**Problem:**
Turn the lines of text from all the items below into a JSON list of strings, one string per line, leaving out blank lines. Omit the pictures from the answer.

Saved entries
Start of Block

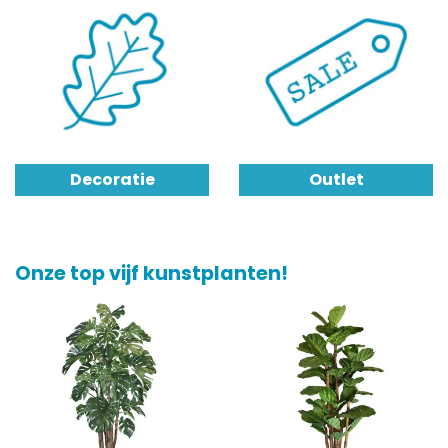
Decoratie
Outlet
Onze top vijf kunstplanten!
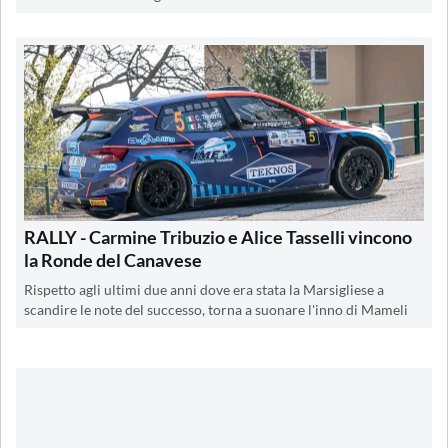
RALLY - Carmine Tribuzio e Alice Tasselli vincono
la Ronde del Canavese
Rispetto agli ultimi due anni dove era stata la Marsigliese a
scandire le note del successo, torna a suonare l'inno di Mameli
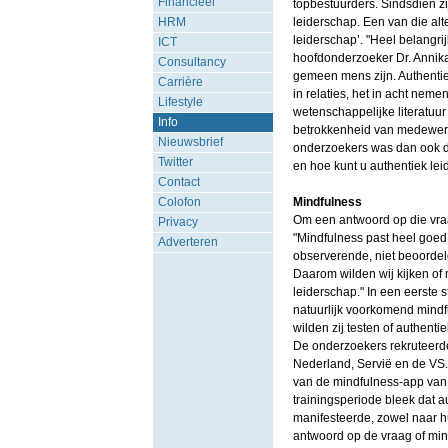
Financieel
topbestuurders. Sindsdien zi
HRM
leiderschap. Een van die alt
leiderschap’. "Heel belangrijk
ICT
hoofdonderzoeker Dr. Annika
Consultancy
gemeen mens zijn. Authentie
Carrière
in relaties, het in acht nem
Lifestyle
wetenschappelijke literatuur 
Info
betrokkenheid van medewerke
Nieuwsbrief
onderzoekers was dan ook de
Twitter
en hoe kunt u authentiek lei
Contact
Colofon
Mindfulness
Om een antwoord op die vraa
Privacy
"Mindfulness past heel goed 
Adverteren
observerende, niet beoorde
Daarom wilden wij kijken of
leiderschap." In een eerste
natuurlijk voorkomend mindfu
wilden zij testen of authent
De onderzoekers rekruteerden
Nederland, Servië en de VS.
van de mindfulness-app van 
trainingsperiode bleek dat a
manifesteerde, zowel naar 
antwoord op de vraag of min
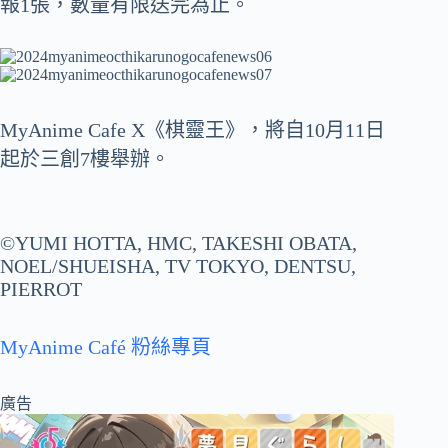
報1張，數量有限送完為止。
MyAnime Cafe X《棋靈王》，將自10月11日
起於三創7樓舉辦。
©YUMI HOTTA, HMC, TAKESHI OBATA,
NOEL/SHUEISHA, TV TOKYO, DENTSU,
PIERROT
MyAnime Café 粉絲專頁
廣告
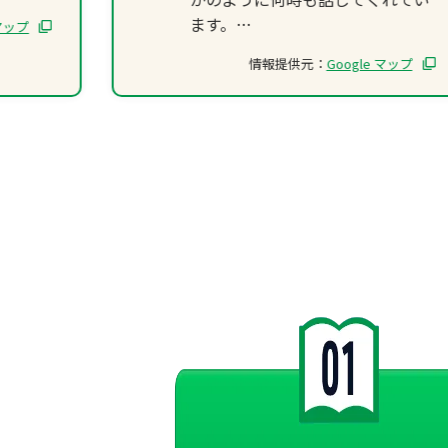
ます。
 マップ
２年の後半から３年になってから
情報提供元：
Google マップ
点数は凄くとはいかないですが平
均点には達したと思います。
目標の点数は難易度が高いと思い
ますが冬までには森塾ならいける
と思います。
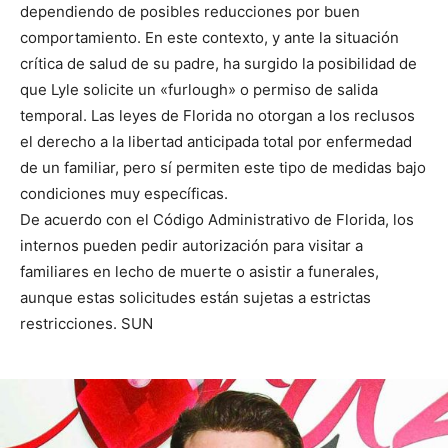
dependiendo de posibles reducciones por buen
comportamiento. En este contexto, y ante la situación
crítica de salud de su padre, ha surgido la posibilidad de
que Lyle solicite un «furlough» o permiso de salida
temporal. Las leyes de Florida no otorgan a los reclusos
el derecho a la libertad anticipada total por enfermedad
de un familiar, pero sí permiten este tipo de medidas bajo
condiciones muy específicas.
De acuerdo con el Código Administrativo de Florida, los
internos pueden pedir autorización para visitar a
familiares en lecho de muerte o asistir a funerales,
aunque estas solicitudes están sujetas a estrictas
restricciones. SUN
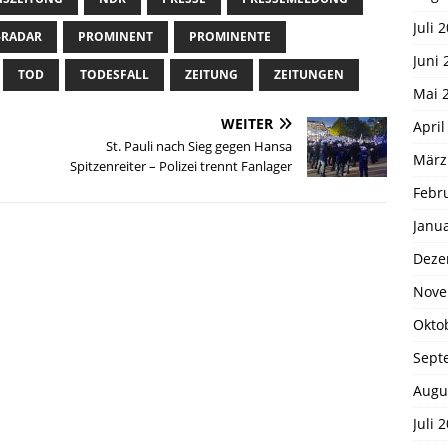
Juli 
-RADAR
PROMINENT
PROMINENTE
Juni 
TOD
TODESFALL
ZEITUNG
ZEITUNGEN
Mai 
WEITER
April
St. Pauli nach Sieg gegen Hansa
März
Spitzenreiter – Polizei trennt Fanlager
Febr
Janu
Deze
Nove
Okto
Sept
Augu
Juli 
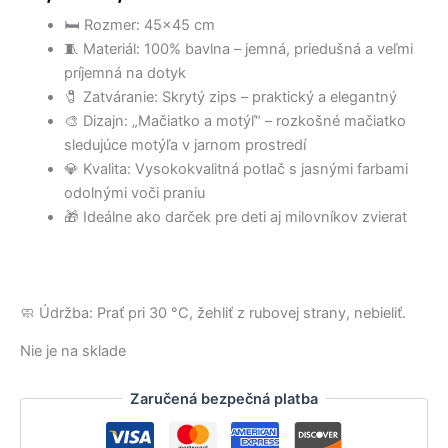
2,90 €.
5,80 €.
7,50 €.
2,60 €.
5,00 €.
4,50 €.
bola:
je:
🛏️ Rozmer: 45×45 cm
14,00 €.
7,00 €.
🧵 Materiál: 100% bavlna – jemná, priedušná a veľmi
príjemná na dotyk
🧷 Zatváranie: Skrytý zips – praktický a elegantný
🎨 Dizajn: „Mačiatko a motýľ“ – rozkošné mačiatko
sledujúce motýľa v jarnom prostredí
💎 Kvalita: Vysokokvalitná potlač s jasnými farbami
odolnými voči praniu
🎁 Ideálne ako darček pre deti aj milovníkov zvierat
🧼 Údržba: Prať pri 30 °C, žehliť z rubovej strany, nebieliť.
Nie je na sklade
Zaručená bezpečná platba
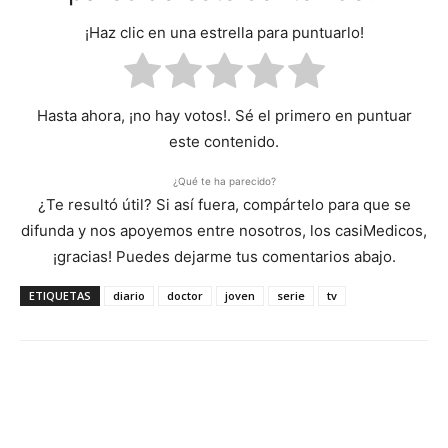
¡Haz clic en una estrella para puntuarlo!
Hasta ahora, ¡no hay votos!. Sé el primero en puntuar
este contenido.
¿Qué te ha parecido?
¿Te resultó útil? Si así fuera, compártelo para que se
difunda y nos apoyemos entre nosotros, los casiMedicos,
¡gracias! Puedes dejarme tus comentarios abajo.
ETIQUETAS
diario
doctor
joven
serie
tv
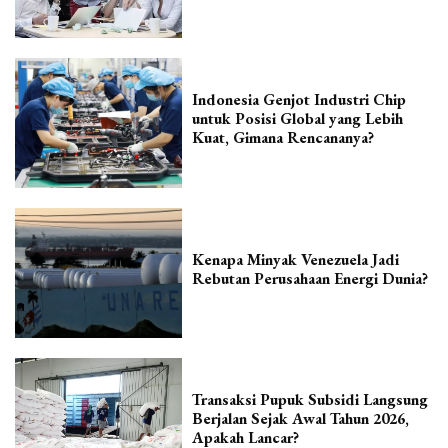
Indonesia Genjot Industri Chip
untuk Posisi Global yang Lebih
Kuat, Gimana Rencananya?
Kenapa Minyak Venezuela Jadi
Rebutan Perusahaan Energi Dunia?
Transaksi Pupuk Subsidi Langsung
Berjalan Sejak Awal Tahun 2026,
Apakah Lancar?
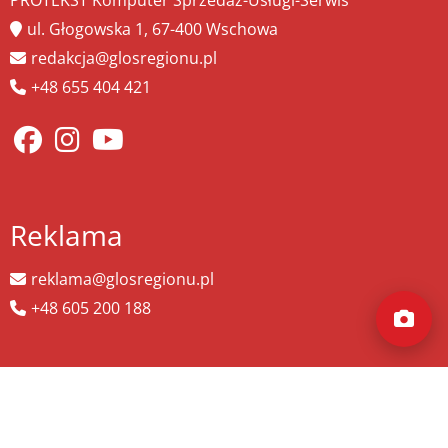
PROTEKST Komputer Sprzedaż-Usługi-Serwis
ul. Głogowska 1, 67-400 Wschowa
redakcja@glosregionu.pl
+48 655 404 421
Reklama
reklama@glosregionu.pl
+48 605 200 188
Wyszukaj więcej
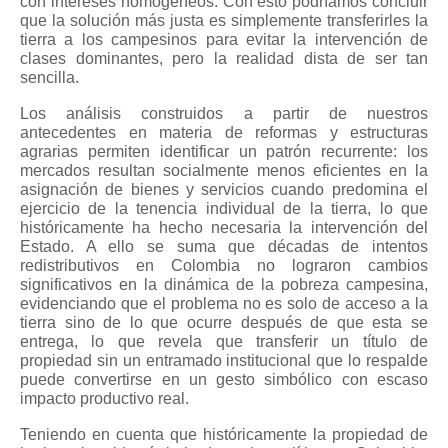
con intereses homogéneos. Con esto podríamos concluir
que la solución más justa es simplemente transferirles la
tierra a los campesinos para evitar la intervención de
clases dominantes, pero la realidad dista de ser tan
sencilla.
Los análisis construidos a partir de nuestros
antecedentes en materia de reformas y estructuras
agrarias permiten identificar un patrón recurrente: los
mercados resultan socialmente menos eficientes en la
asignación de bienes y servicios cuando predomina el
ejercicio de la tenencia individual de la tierra, lo que
históricamente ha hecho necesaria la intervención del
Estado. A ello se suma que décadas de intentos
redistributivos en Colombia no lograron cambios
significativos en la dinámica de la pobreza campesina,
evidenciando que el problema no es solo de acceso a la
tierra sino de lo que ocurre después de que esta se
entrega, lo que revela que transferir un título de
propiedad sin un entramado institucional que lo respalde
puede convertirse en un gesto simbólico con escaso
impacto productivo real.
Teniendo en cuenta que históricamente la propiedad de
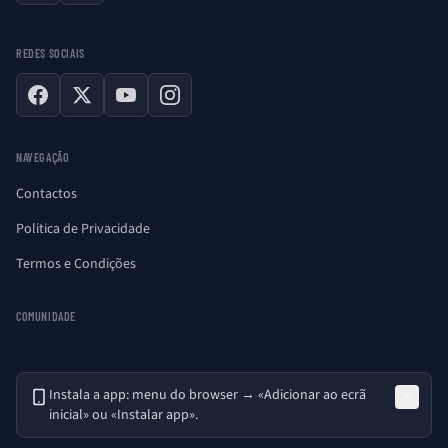
REDES SOCIAIS
Facebook
X
YouTube
Instagram
NAVEGAÇÃO
Contactos
Politica de Privacidade
Termos e Condições
COMUNIDADE
Instala a app: menu do browser → «Adicionar ao ecrã
inicial» ou «Instalar app».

End of Block

**Expected output:**
[
  "Decoratie",
  "Outlet",
  "Onze top vijf kunstplanten!",
  "RALLY - Carmine Tribuzio e Alice Tasselli vincono",
  "la Ronde del Canavese",
  "Rispetto agli ultimi due anni dove era stata la Marsigliese a",
  "scandire le note del successo, torna a suonare l'inno di Mameli",
  "Financieel",
  "topbestuurders. Sindsdien zi",
  "HRM",
  "leiderschap. Een van die alt",
  "leiderschap’. \"Heel belangrijk",
  "ICT",
  "hoofdonderzoeker Dr. Annika",
  "Consultancy",
  "gemeen mens zijn. Authentie",
  "Carrière",
  "in relaties, het in acht nem",
  "Lifestyle",
  "wetenschappelijke literatuur ",
  "Info",
  "betrokkenheid van medewerke",
  "Nieuwsbrief",
  "onderzoekers was dan ook de",
  "Twitter",
  "en hoe kunt u authentiek lei",
  "Contact",
  "Colofon",
  "Mindfulness",
  "Om een antwoord op die vraa",
  "Privacy",
  "\"Mindfulness past heel goed ",
  "Adverteren",
  "observerende, niet beoorde",
  "Daarom wilden wij kijken of",
  "leiderschap.\" In een eerste",
  "natuurlijk voorkomend mindfu",
  "wilden zij testen of authent",
  "De onderzoekers rekruteerden",
  "Nederland, Servië en de VS.",
  "van de mindfulness-app van ",
  "trainingsperiode bleek dat a",
  "manifesteerde, zowel naar ",
  "antwoord op de vraag of min",
  "報1張，數量有限送完為止。",
  "MyAnime Cafe X《棋靈王》，將自10月11日",
  "起於三創7樓舉辦。",
  "©YUMI HOTTA, HMC, TAKESHI OBATA,",
  "NOEL/SHUEISHA, TV TOKYO, DENTSU,",
  "PIERROT",
  "MyAnime Café 粉絲專頁",
  "廣告",
  "ます。",
  " マップ",
  "２年の後半から３年になってから",
  "情報提供元：",
  "Google マップ",
  "点数は凄くとはいかないですが平",
  "均点には達したと思います。",
  "目標の点数は難易度が高いと思い",
  "ますが冬までには森塾ならいける",
  "と思います。",
  "dependiendo de posibles reducciones por buen",
  "comportamiento. En este contexto, y ante la situación",
  "crítica de salud de su padre, ha surgido la posibilidad de",
  "que Lyle solicite un «furlough» o permiso de salida",
  "temporal. Las leyes de Florida no otorgan a los reclusos",
  "el derecho a la libertad anticipada total por enfermedad",
  "de un familiar, pero sí permiten este tipo de medidas bajo",
  "condiciones muy específicas.",
  "De acuerdo con el Código Administrativo de Florida, los",
  "internos pueden pedir autorización para visitar a",
  "familiares en lecho de muerte o asistir a funerales,",
  "aunque estas solicitudes están sujetas a estrictas",
  "restricciones. SUN",
  "Juli ",
  "-RADAR",
  "PROMINENT",
  "PROMINENTE",
  "Juni ",
  "TOD",
  "TODESFALL",
  "ZEITUNG",
  "ZEITUNGEN",
  "Mai ",
  "WEITER",
  "April",
  "St. Pauli nach Sieg gegen Hansa",
  "März",
  "Spitzenreiter – Polizei trennt Fanlager",
  "Febr",
  "Janu",
  "Deze",
  "Nove",
  "Okto",
  "Sept",
  "Augu",
  "Juli ",
  "2,90 €.",
  "5,80 €.",
  "7,50 €.",
  "2,60 €.",
  "5,00 €.",
  "4,50 €.",
  "bola:",
  "je:",
  "🛏️ Rozmer: 45×45 cm",
  "14,00 €.",
  "7,00 €.",
  "🧵 Materiál: 100% bavlna – jemná, priedušná a veľmi",
  "príjemná na dotyk",
  "🧷 Zatváranie: Skrytý zips – praktický a elegantný",
  "🎨 Dizajn: „Mačiatko a motýľ“ – rozkošné mačiatko",
  "sledujúce motýľa v jarnom prostredí",
  "💎 Kvalita: Vysokokvalitná potlač s jasnými farbami",
  "odolnými voči praniu",
  "🎁 Ideálne ako darček pre deti aj milovníkov zvierat",
  "🧼 Údržba: Prať pri 30 °C, žehliť z rubovej strany, nebieliť.",
  "Nie je na sklade",
  "Zaručená bezpečná platba",
  "¡Haz clic en una estrella para puntuarlo!",
  "Hasta ahora, ¡no hay votos!. Sé el primero en puntuar",
  "este contenido.",
  "¿Qué te ha parecido?",
  "¿Te resultó útil? Si así fuera, compártelo para que se",
  "difunda y nos apoyemos entre nosotros, los casiMedicos,",
  "¡gracias! Puedes dejarme tus comentarios abajo.",
  "ETIQUETAS",
  "diario",
  "doctor",
  "joven",
  "serie",
  "tv",
  "Indonesia Genjot Industri Chip",
  "untuk Posisi Global yang Lebih",
  "Kuat, Gimana Rencananya?",
  "Kenapa Minyak Venezuela Jadi",
  "Rebutan Perusahaan Energi Dunia?",
  "Transaksi Pupuk Subsidi Langsung",
  "Berjalan Sejak Awal Tahun 2026,",
  "Apakah Lancar?",
  "PROTEKST Komputer Sprzedaż-Usługi-Serwis",
  "ul. Głogowska 1, 67-400 Wschowa",
  "redakcja@glosregionu.pl",
  "+48 655 404 421",
  "Reklama",
  "reklama@glosregionu.pl",
  "+48 605 200 188",
  "Wyszukaj więcej",
  "con intereses homogéneos. Con esto podríamos concluir",
  "que la solución más justa es simplemente transferirles la",
  "tierra a los campesinos para evitar la intervención de",
  "clases dominantes, pero la realidad dista de ser tan",
  "sencilla.",
  "Los análisis construidos a partir de nuestros",
  "antecedentes en materia de reformas y estructuras",
  "agrarias permiten identificar un patrón recurrente: los",
  "mercados resultan socialmente menos eficientes en la",
  "asignación de bienes y servicios cuando predomina el",
  "ejercicio de la tenencia individual de la tierra, lo que",
  "históricamente ha hecho necesaria la intervención del",
  "Estado. A ello se suma que décadas de intentos",
  "redistributivos en Colombia no lograron cambios",
  "significativos en la dinámica de la pobreza campesina,",
  "evidenciando que el problema no es solo de acceso a la",
  "tierra sino de lo que ocurre después de que esta se",
  "entrega, lo que revela que transferir un título de",
  "propiedad sin un entramado institucional que lo respalde",
  "puede convertirse en un gesto simbólico con escaso",
  "impacto productivo real.",
  "Teniendo en cuenta que históricamente la propiedad de",
  "REDES SOCIAIS",
  "Facebook",
  "X",
  "YouTube",
  "Instagram",
  "NAVEGAÇÃO",
  "Contactos",
  "Politica de Privacidade",
  "Termos e Condições",
  "COMUNIDADE",
  "Instala a app: menu do browser → «Adicionar ao ecrã",
  "inicial» ou «Instalar app»."
]